## Instruction
Should a line below contain the word "della", report it.

## Record excerpts
BEGIN

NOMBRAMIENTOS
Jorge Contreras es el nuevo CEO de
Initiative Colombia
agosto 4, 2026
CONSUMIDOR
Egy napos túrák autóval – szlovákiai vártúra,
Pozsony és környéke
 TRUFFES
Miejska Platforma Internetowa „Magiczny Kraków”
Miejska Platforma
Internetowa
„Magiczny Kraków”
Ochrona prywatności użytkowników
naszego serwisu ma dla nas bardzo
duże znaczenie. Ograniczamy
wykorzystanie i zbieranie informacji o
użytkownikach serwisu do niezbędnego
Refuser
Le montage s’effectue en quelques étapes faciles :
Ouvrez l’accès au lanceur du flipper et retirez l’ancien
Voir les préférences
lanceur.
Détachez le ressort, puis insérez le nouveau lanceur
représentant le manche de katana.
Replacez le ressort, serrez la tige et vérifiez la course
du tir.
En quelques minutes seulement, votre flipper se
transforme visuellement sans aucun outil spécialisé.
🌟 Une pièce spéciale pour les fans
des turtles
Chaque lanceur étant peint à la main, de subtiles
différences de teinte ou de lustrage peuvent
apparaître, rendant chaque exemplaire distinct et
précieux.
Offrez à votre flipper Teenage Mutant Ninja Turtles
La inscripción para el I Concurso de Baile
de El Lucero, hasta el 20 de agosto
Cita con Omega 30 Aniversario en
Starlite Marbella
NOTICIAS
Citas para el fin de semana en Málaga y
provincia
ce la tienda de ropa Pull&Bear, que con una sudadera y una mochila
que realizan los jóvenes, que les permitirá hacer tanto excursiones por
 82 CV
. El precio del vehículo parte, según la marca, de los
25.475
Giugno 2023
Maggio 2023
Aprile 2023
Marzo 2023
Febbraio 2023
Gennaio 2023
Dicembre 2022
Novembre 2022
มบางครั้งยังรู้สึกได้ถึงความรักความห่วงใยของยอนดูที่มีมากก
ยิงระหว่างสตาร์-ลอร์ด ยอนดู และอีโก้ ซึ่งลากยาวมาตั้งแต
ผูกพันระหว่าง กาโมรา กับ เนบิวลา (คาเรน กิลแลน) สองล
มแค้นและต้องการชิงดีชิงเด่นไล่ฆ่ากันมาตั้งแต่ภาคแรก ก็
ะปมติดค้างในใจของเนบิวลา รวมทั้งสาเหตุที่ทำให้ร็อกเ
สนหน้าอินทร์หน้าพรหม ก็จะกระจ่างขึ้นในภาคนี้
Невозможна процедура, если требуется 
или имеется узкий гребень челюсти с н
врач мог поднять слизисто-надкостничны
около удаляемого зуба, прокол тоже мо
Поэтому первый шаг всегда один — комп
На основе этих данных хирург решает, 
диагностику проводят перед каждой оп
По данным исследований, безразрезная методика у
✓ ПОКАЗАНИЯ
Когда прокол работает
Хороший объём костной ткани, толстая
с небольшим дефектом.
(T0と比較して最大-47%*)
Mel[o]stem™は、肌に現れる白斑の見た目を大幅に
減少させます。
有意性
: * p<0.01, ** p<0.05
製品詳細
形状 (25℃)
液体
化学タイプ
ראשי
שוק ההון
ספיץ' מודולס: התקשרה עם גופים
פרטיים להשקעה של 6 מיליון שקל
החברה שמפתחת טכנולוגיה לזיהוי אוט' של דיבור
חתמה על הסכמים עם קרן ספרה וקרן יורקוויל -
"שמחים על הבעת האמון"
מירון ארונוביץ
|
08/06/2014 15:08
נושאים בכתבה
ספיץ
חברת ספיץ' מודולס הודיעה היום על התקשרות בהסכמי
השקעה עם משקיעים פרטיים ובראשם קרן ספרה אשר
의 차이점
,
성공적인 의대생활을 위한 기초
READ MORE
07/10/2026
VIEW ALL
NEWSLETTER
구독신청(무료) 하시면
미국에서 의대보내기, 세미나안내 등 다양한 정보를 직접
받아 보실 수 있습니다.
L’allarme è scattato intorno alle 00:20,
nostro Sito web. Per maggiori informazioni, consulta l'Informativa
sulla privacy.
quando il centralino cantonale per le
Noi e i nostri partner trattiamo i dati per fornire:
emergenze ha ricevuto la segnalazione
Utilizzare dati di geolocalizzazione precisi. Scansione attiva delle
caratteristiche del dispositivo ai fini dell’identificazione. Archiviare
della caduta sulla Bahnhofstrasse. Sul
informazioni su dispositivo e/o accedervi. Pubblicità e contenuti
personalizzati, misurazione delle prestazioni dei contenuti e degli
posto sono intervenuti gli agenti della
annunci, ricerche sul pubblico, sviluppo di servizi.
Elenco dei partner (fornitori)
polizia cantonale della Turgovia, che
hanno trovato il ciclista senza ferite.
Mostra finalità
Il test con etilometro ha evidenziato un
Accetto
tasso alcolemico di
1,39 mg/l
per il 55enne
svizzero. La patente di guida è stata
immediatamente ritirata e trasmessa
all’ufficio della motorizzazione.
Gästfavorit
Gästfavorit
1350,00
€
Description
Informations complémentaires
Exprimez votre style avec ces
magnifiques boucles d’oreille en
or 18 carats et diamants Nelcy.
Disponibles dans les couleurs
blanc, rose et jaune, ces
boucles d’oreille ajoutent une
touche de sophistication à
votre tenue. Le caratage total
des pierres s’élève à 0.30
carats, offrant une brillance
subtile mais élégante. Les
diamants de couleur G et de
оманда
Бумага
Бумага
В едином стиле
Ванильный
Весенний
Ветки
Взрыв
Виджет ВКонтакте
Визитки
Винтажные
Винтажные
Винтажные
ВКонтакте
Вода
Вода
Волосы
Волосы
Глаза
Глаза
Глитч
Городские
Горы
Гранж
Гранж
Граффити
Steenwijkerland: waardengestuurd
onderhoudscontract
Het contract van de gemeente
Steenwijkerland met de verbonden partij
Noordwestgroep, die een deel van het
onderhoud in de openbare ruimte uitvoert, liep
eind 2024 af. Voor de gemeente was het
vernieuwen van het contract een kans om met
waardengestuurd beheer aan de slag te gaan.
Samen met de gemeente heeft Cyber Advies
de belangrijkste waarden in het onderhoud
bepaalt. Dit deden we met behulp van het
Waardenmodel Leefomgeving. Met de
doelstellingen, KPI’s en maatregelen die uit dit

END

## Answer box
della caduta sulla Bahnhofstrasse. Sul
posto sono intervenuti gli agenti della
polizia cantonale della Turgovia, che
all’ufficio della motorizzazione.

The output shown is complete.